Adam Tyner (DVDTalk)
- ‘The Shining‘ – I’ve griped previously about how Stanley Kubrick was nominated for more than a dozen Academy Awards but only took home a single statuette, and even that was in a technical category. Still, at least the likes of ‘2001: A Space Odyssey‘ and ‘Dr. Strangelove‘ were nominated. ‘The Shining’, on the other hand, was wholly and completely ignored. At the very least, its cinematography and editing deserve to be recognized. Oh well. On the upside, the Academy did lavish Richard Rush’s gleefully insane ‘The Stunt Man’ with multiple nominations in key categories that year, so there’s a part of me that still loves them for that.
- ‘Dazed and Confused‘ – You could put Richard Linklater’s entire filmography in a hat, blindly pick a title, and find a little gem that was almost entirely overlooked by Oscar. But of all his pictures, Linklater’s first classic, perfectly-realized snapshot of life captured on film is also one of the most criminally overlooked pictures he ever made. I was probably as guilty as the Academy in overlooking this film upon its release. The marketing, which pushed the ’70s stoner comedy angle relentlessly, really didn’t inspire me to go see it in theaters. That’s a shame, because there’s so much more to it than that! While ‘Dazed’ perfectly captures a time period and locale (I grew up in the Southwest; these folks are all too real), the experiences and uncertainty of high school life portrayed in Linklater’s breakout film are universal even today. The sights, the sounds, the attitudes, the smells. Hell, I never smoked pot, but the first time I actually identified that signature aroma, it answered so many question from days gone by, and instantly transported me back in time to some very vivid memories. (sniff sniff) “Hey! That’s the smell outside the bathroom by Ms. Chabot’s Latin classroom!” The truth is, you didn’t have to live like these characters (I was probably more like the dorks played by Adam Goldberg and Anthony Rapp) to recognize their real life counterparts from your own high school. And if you did live like some of these folks, all the better. From the writing and direction, to the acting (come on, Affleck is fantastic! Has Matthew McConaughey ever had a better part than David Wooderson?!), to the cinematography, editing, costuming (this movie certainly triggered a ’70s revival at my high school), everyone right across the board was criminally overlooked. This, my friends, is a great movie, one that will stand the test of time. As I seem to have to say at the end of every one of these Roundtables, where is the Blu-ray?
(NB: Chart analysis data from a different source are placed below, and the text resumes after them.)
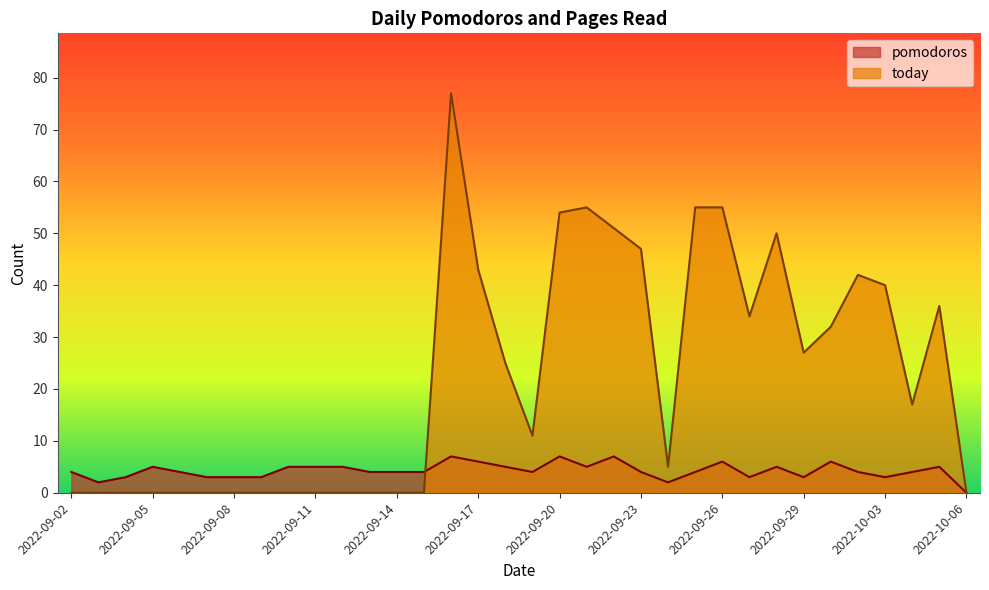

The today series shows 43 at 2022-09-10. True or false?

False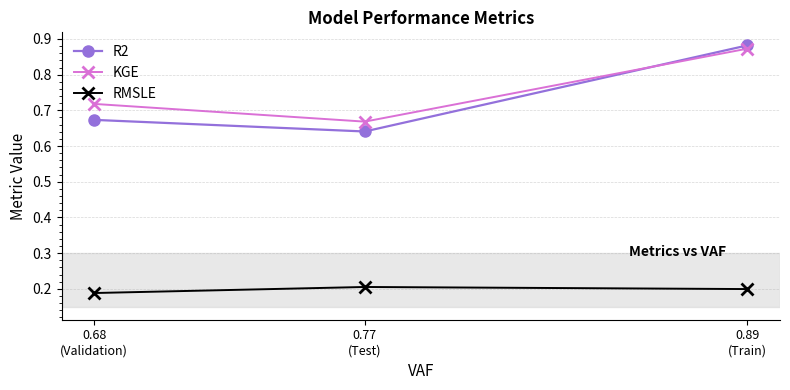

Between 0.77
(Test) and 0.68
(Validation), which series saw the biggest shift?

KGE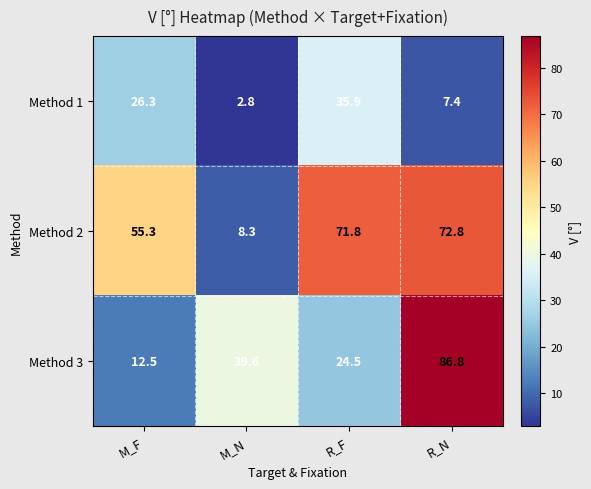

At which category is the sum across all series the highest?

R_N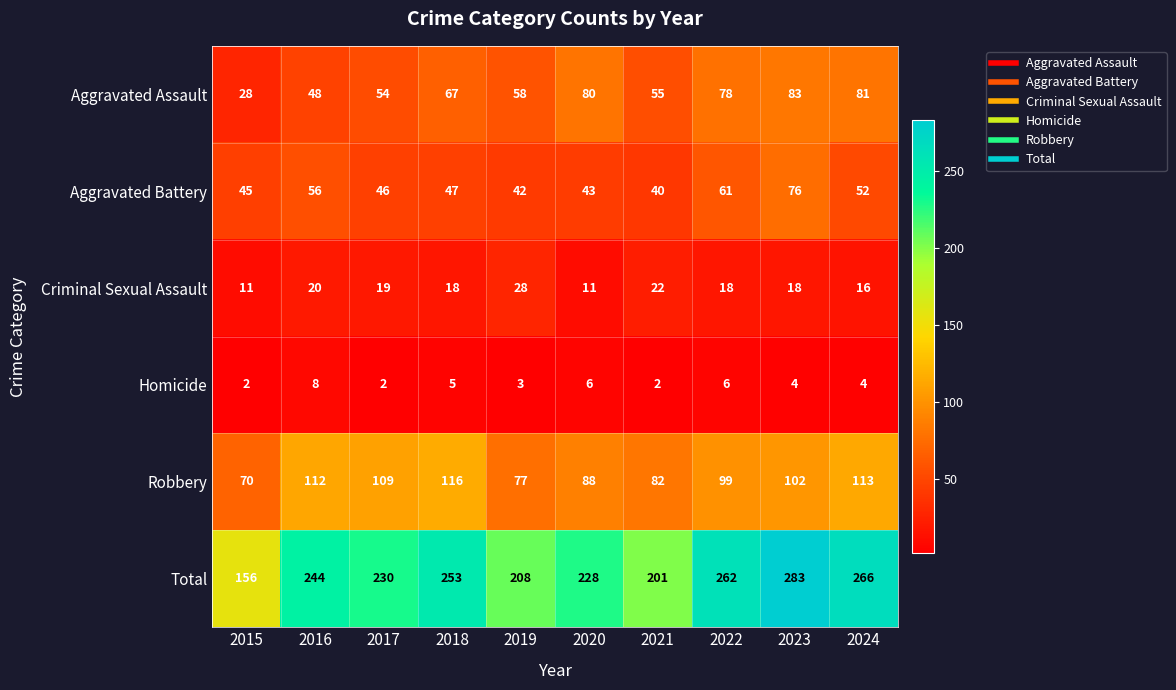

At 2018, list the series in order from smallest to largest.

Homicide, Criminal Sexual Assault, Aggravated Battery, Aggravated Assault, Robbery, Total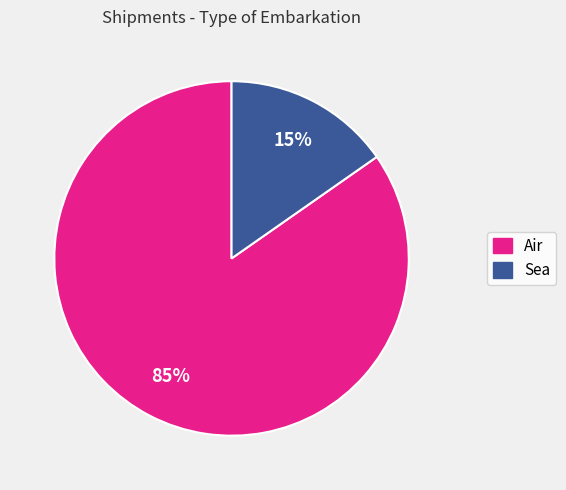

Is there a majority slice in this chart?

Yes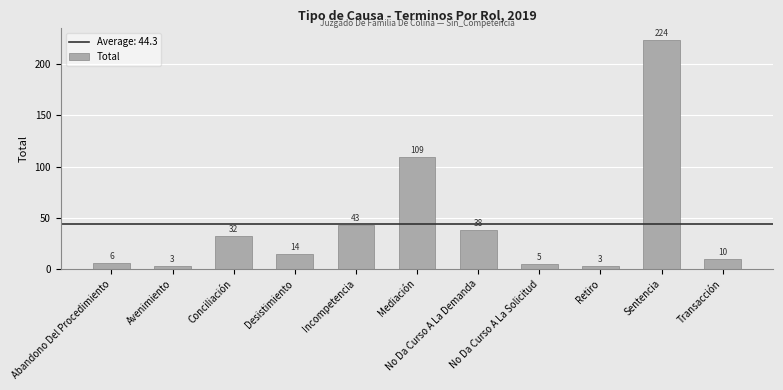

What is the average value?

44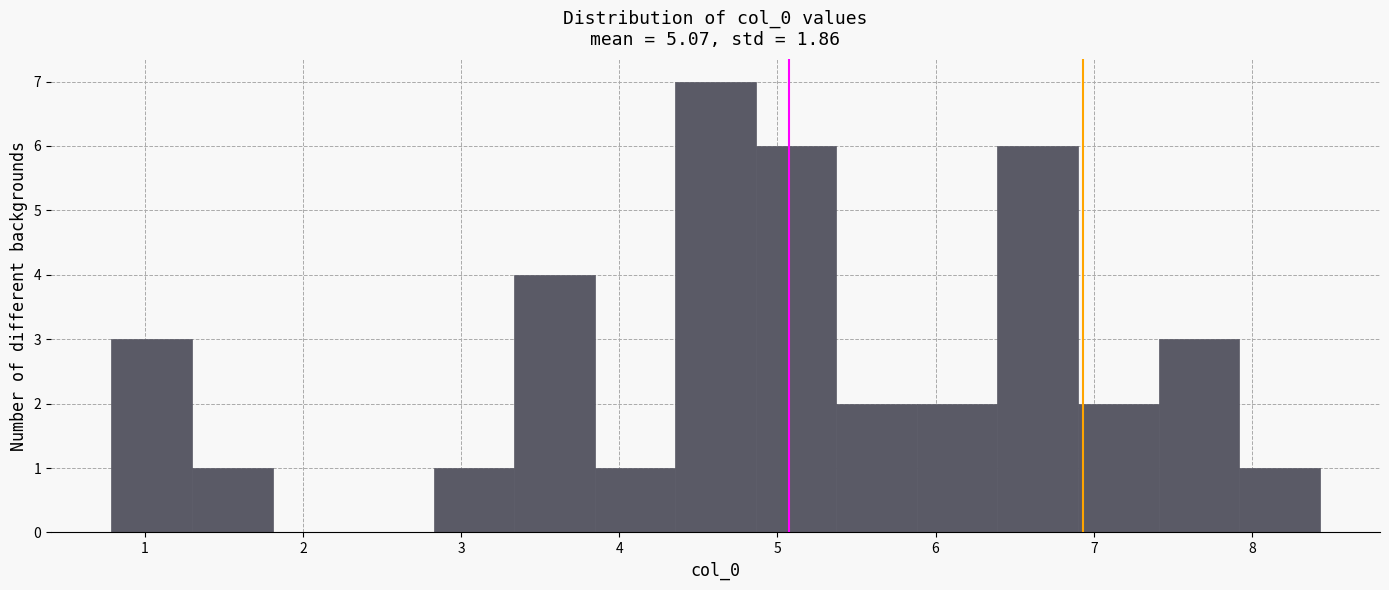

Reading left to right, transcribe this chart: for each bar, give the range it covers on the x-axis and its height. Neither the bar edges nor the heights are printed on the chart, so give them approximately, as read against the axes.

0.8 to 1.3: 3
1.3 to 1.8: 1
1.8 to 2.3: 0
2.3 to 2.8: 0
2.8 to 3.3: 1
3.3 to 3.8: 4
3.8 to 4.4: 1
4.4 to 4.9: 7
4.9 to 5.4: 6
5.4 to 5.9: 2
5.9 to 6.4: 2
6.4 to 6.9: 6
6.9 to 7.4: 2
7.4 to 7.9: 3
7.9 to 8.4: 1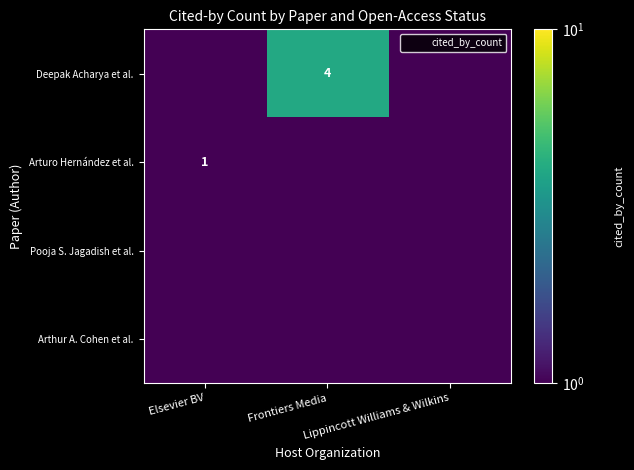

Which has a higher value, Elsevier BV or Frontiers Media?

Frontiers Media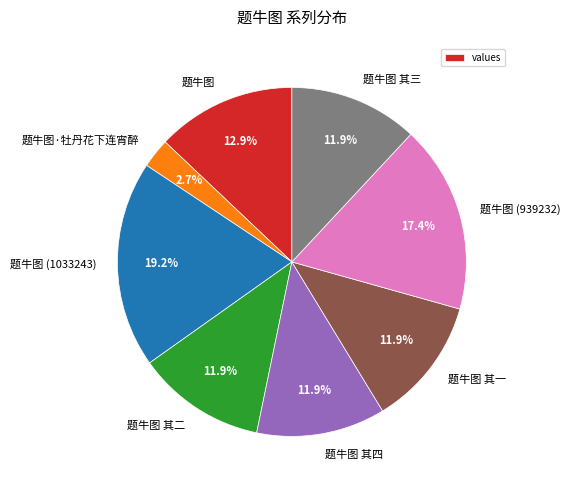

True or false: 题牛图 其三 accounts for 12% of the total.

True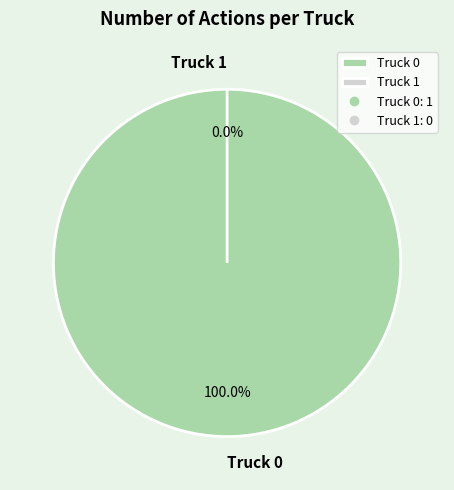

What is the largest slice in the pie chart?

Truck 0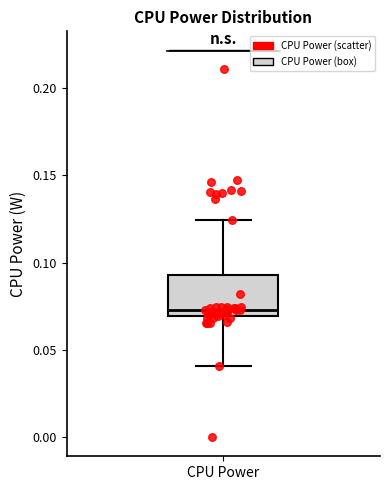

Where does the median line of the box for CPU Power sit on the y-axis? The values are not printed on the chart, so give them approximately, as read against the axis.

0.075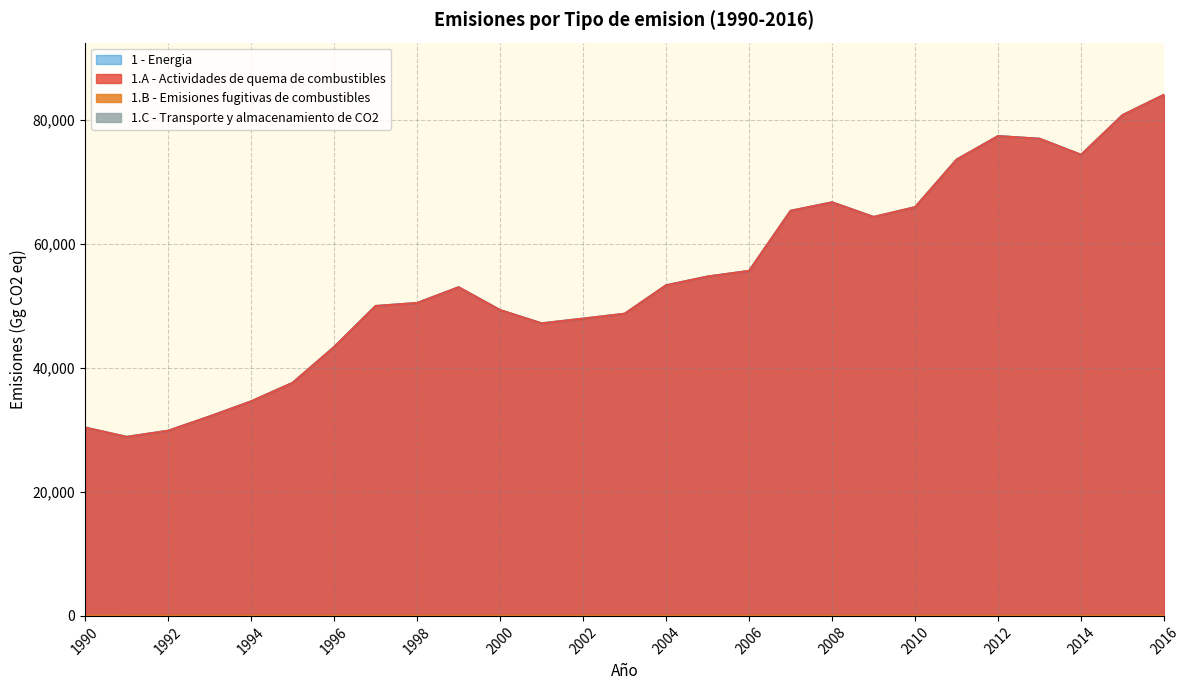

Is it true that 1.A - Actividades de quema de combustibles equals 66756.1 at 2008?

True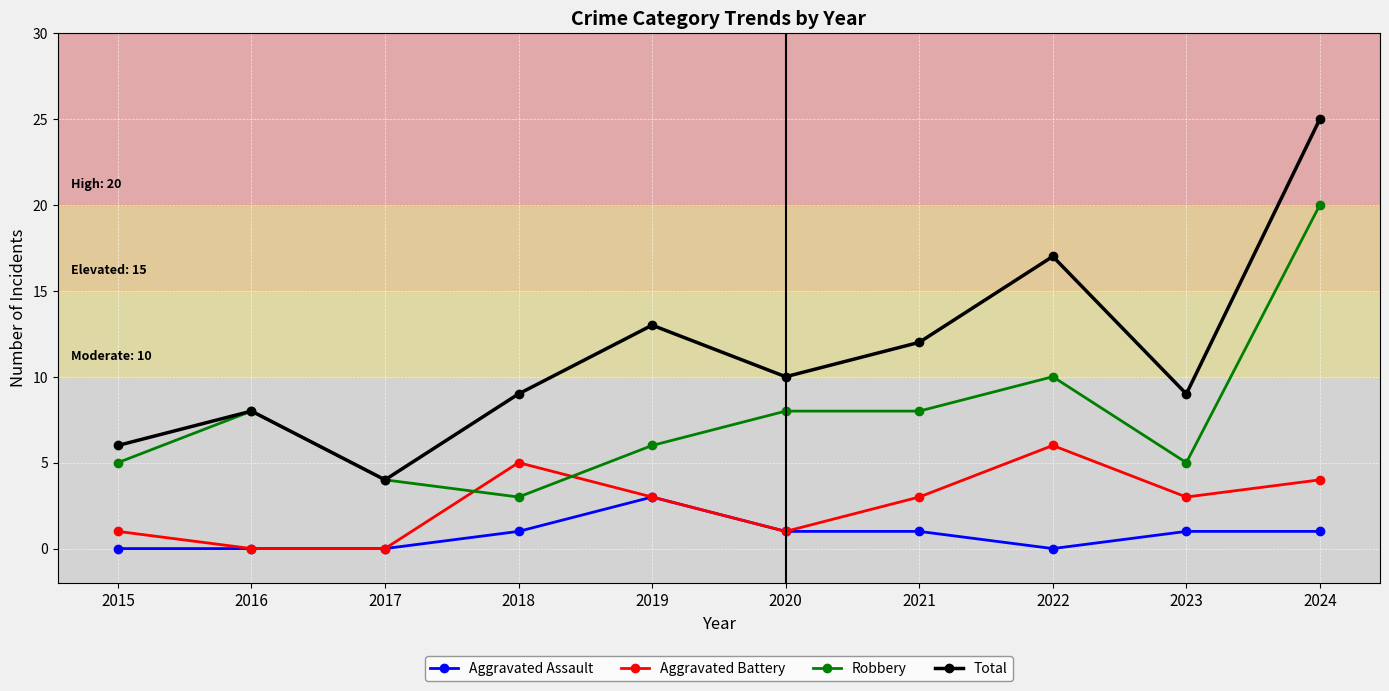

How many interior local peaks does the Total series have?

3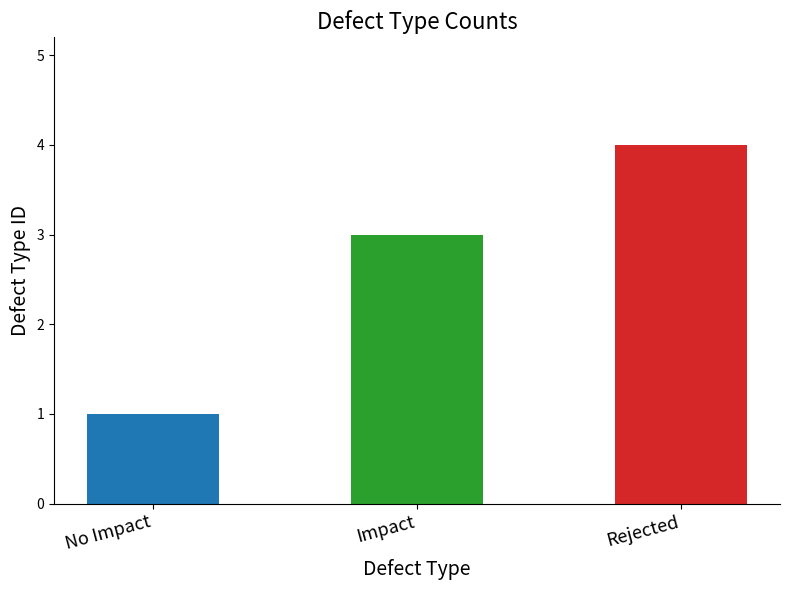

What is the sum of the values at Impact and No Impact?

4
- ‘The Big Lebowski‘ – I find it interesting that the Russian Guild of Film Critics awarded ‘The Big Lebowski’ “Best Foreign Film,” but the movie couldn’t come up with even a single nomination here at home. Big Oscar winners/nominees that year (1998) were ‘Shakespeare in Love‘, ‘Saving Private Ryan‘, and ‘Life is Beautiful’. We were in the midst of the dot-com bubble and clearly delusional on a few fronts. So I don’t understand why there wasn’t room for a little of what the Big Lebowski had to offer. Then again, it is a bit of a stoner flick and those have never been terribly popular with the Oscar crowd.
- ‘Speed Racer‘ – I’m going back to Best Visual Effects again. It’s a category that I’m passionate about, since digital effects are so often used poorly. When a movie uses them right, I believe it should be recognized for that. In 2008, a horribly underrated film called ‘Speed Racer’ did just that. I’m the first to criticize digital effects, but the Wachowskis got it right with ‘Speed Racer’. The effects were unreal, but they were unreal to establish a certain mood, rather than just to dazzle the audience and show off. Despite the amazingly detailed, bright and fast car races, the sequences were created in such a way that I was able to follow the action. I knew where the cars were on the track, how close they were to the end, and who was winning. Even the pod race in ‘The Phantom Menace’ got confusing fast. It’s a travesty that ‘Speed Racer’ was overlooked for the category. It’s an even bigger shame that ‘Benjamin Button‘ won. All that movie did was make Brad Pitt look like William H. Macy. You get an Oscar for that?
Now it’s your turn to remind us of some worthy movies that slipped under Oscar’s radar.